§ **Travail à faire**
- a) Dans le texte sur le Pont Neuf, quel surnom porte le singe du marionnettiste ?
- b) Recopiez fidèlement le passage du texte sur le Pont Neuf qui commence à « Le singe Fagotin » et se termine à « à fait lui!! ».
- c) Poursuivez le récit sur le Pont Neuf et le singe Fagotin à partir de l'endroit où il s'arrête.

§ **Texte proposé**
Quand Cyrano de Bergerac se bat en duel avec… un singe!
Le Pont Neuf de Paris, qui est en fait le plus vieux, a laissé passer sur son dos des personnages illustres et porté des événements historiques. Le brigand Cartouche y a sauvé la vie d’un pauvre bougre; Napoléon s’y promenait adolescent et l’a traversé plus tard en carrosse le jour de son sacre; les Révolutionnaires y ont recruté des soldats devant la statue d’Henri IV qu’ils ont ensuite détruite et jetée dans la seine; le Grand Thomas y avait installé un char, et a fait rire les Parisiens pendant 50 ans; Robespierre l’a traversé, porté sur un fauteuil et à moitié inconscient à cause de sa mâchoire décrochée par une balle de pistolet; René Duvernay, le gouverneur de la célèbre Pompe de la Samaritaine, y avait caché un trésor dans l’arche qui soutenait la pompe…
Aujourd’hui, nous sommes vers 1650 un après-midi d’été. Il est 16h. Le pont est animé et bruyant comme tous les jours depuis sa création. Saltimbanques, commerçants, aboyeurs, camelots, arracheurs de dents, détrousseurs, vendeurs de livres, promeneurs, tous profitent de l’ambiance et de la vue imprenable sur le Louvre… au milieu du pont, on passe devant la statue équestre d’Henri IV (qui à l’intérieur contient quelques objets cachés), puis l’on marche vers le quai de Conti. Là, des éclats de rires attirent notre attention. On tourne à droite à l’angle du pont, et sur la grève, on remarque un marionnettiste italien, du nom de Brioché (1), qui a installé son théâtre ambulant et fait se tordre de rire la foule grâce à son singe savant qu’il a harnaché d’un chapeau à plume, d’un pourpoint, d’un col en fraise, et d’un baudrier contenant une épée sans pointe.
Le singe Fagotin dressé pour tourner Cyrano de Bergerac en dérision! (par Taxistoria)
Le singe, qui porte le surnom de Fagotin, est d’un grand gabarit. Il gesticule, grimace, hoche la tête, sort son épée et montre quelques bottes au public qui s’esclaffe de plus belle:
– Hahaha, mais c’est tout à fait lui!!
– Mouahaha ! On croirait voir le vrai! Ha ha ha!
– Bravo, tu te bats mieux que ce pitre!! hohoho!

§ **Données brutes**
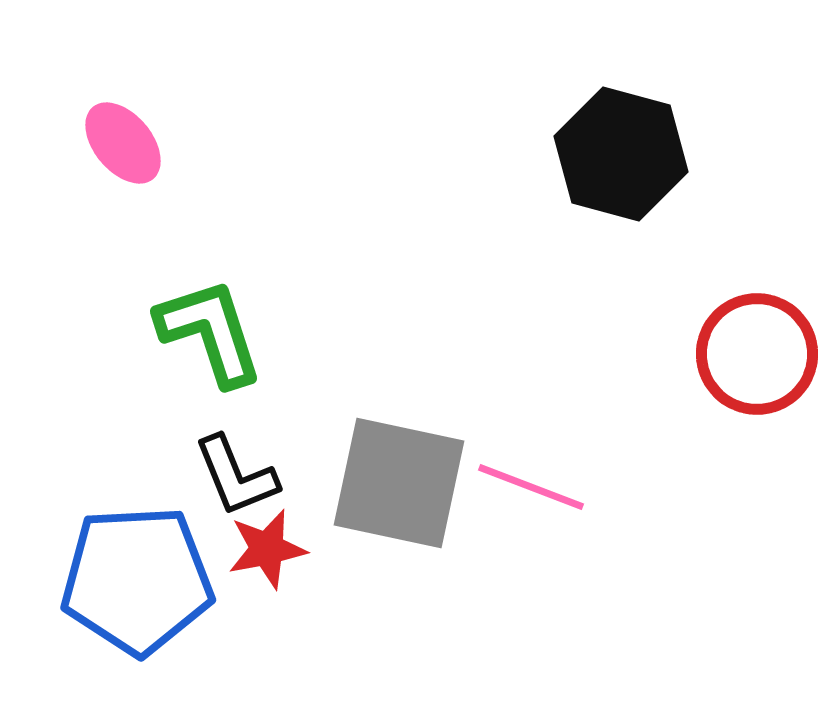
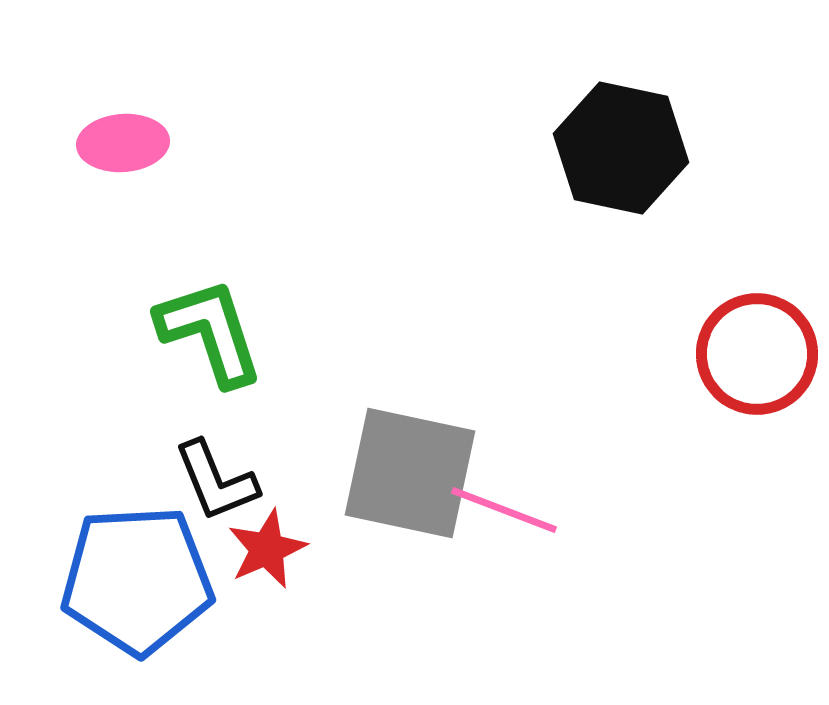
pink ellipse: rotated 54 degrees counterclockwise
black hexagon: moved 6 px up; rotated 3 degrees counterclockwise
black L-shape: moved 20 px left, 5 px down
gray square: moved 11 px right, 10 px up
pink line: moved 27 px left, 23 px down
red star: rotated 12 degrees counterclockwise
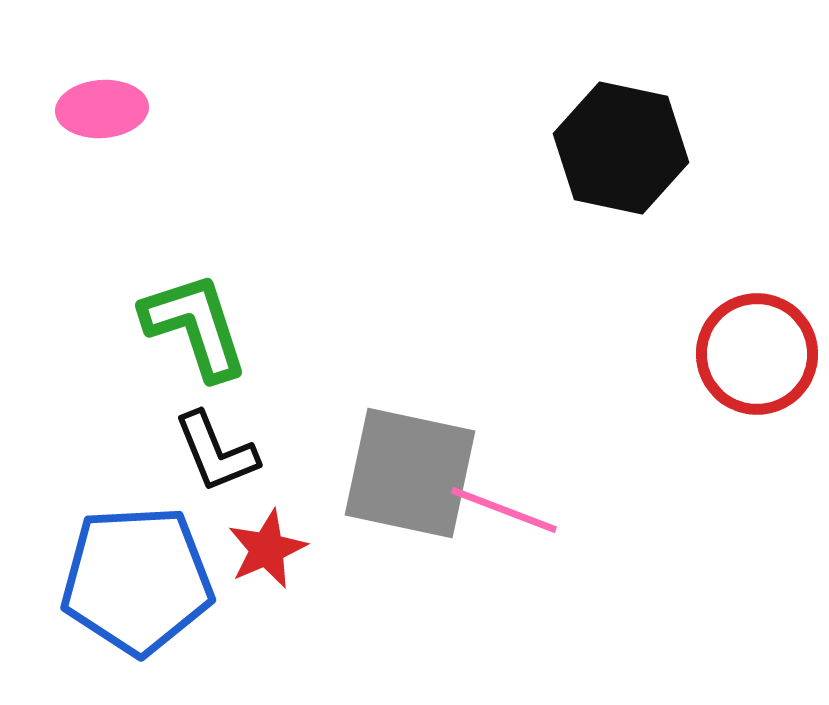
pink ellipse: moved 21 px left, 34 px up
green L-shape: moved 15 px left, 6 px up
black L-shape: moved 29 px up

§ **Réponses par consigne**
- a) Fagotin.

- b)
Le singe Fagotin dressé pour tourner Cyrano de Bergerac en dérision! (par Taxistoria)
Le singe, qui porte le surnom de Fagotin, est d’un grand gabarit. Il gesticule, grimace, hoche la tête, sort son épée et montre quelques bottes au public qui s’esclaffe de plus belle:
– Hahaha, mais c’est tout à fait lui!!

- c)
Mais de qui parle la foule? Qui le singe est-il en train d’imiter sous les ordres de son maitre? Et bien, il caricature l’homme qui est justement en train de traverser le pont et qui se dirige vers le petit théâtre de rue pour y faire arrêter cette mascarade! Les points fermés il progresse à travers la foule, et il est bien décidé à en découdre pour sauver son honneur! Autour du singe, les badauds continuent de se tordre de rire, jusqu’à ce qu’apparaisse derrière eux l’homme victime des singeries.
Cet homme, c’est … Cyrano de Bergerac!
Savinien Cyrano de Bergera près du pont Neuf (par Taxistoria)
Savinien Cyrano de Bergerac. Contemporain de Molière, il naquit à Paris en 1619. Il possédait une terre en banlieue Parisienne qui s’appelait « Bergerac », d’où son surnom. Nous connaissons tous le personnage de fiction du même nom. Il fut inspiré de ce « vrai » Cyrano trois siècles plus tard. Savinien Cyrano était un poète et un écrivain au caractère bouillant, aussi doué avec son épée qu’avec son esprit. Il savait ridiculiser ses ennemis grâce à sa plume imagée et satirique. Il en profita un jour pour humilier un de ses pires adversaires, Charles Coypeau Dassoucy, un musicien du roi. Au début très proches, une violente dispute en fit les plus grands ennemis du monde. Cyrano souhaitait même sa mort. Il lui écrivit ceci:
« Hé! Par la mort, monsieur le coquin, je trouve que vous êtes bien impudent de demeurer en vie après m’avoir offensé! Vous qui ne tenez lieu de rien au monde, vous qui n’êtes plus qu’un clou aux fesses de la Nature; vous qui tomberez si bas, si je cesse de vous soutenir, qu’une puce, en léchant la terre, ne vous distinguera du pavé! »
Et en parlant de « clou », il l’enfonça le jour où il compara Dassoucy à un singe:
« Ô plaisant petit singe! Ô marionnette incarnée! Demandez ce que vous êtes à tout le monde, et vous verrez si tout le monde ne dit pas que vous n’avez rien d’homme que la ressemblance d’un magot? Ce n’est pas pourtant, quoique je vous compare à ce petit homme à quatre pattes, que je pense que vous raisonniez aussi bien qu’un singe.«
Là, c’est trop! Dassoucy veut sa vengeance. Il va trouver notre marionnettiste italien du Pont Neuf et le mandate pour mettre sur pied un numéro avec son singe. Il devra apprendre au primate à gesticuler comme Cyrano pour en faire la risée de Paris. Le bateleur trouve l’idée superbe et se met à préparer son singe Fagotin. Il lui apprend alors la démarche, bien connue en ville, de Cyrano, ses gestes, ses airs de tête, et l’habille pour la ressemblance.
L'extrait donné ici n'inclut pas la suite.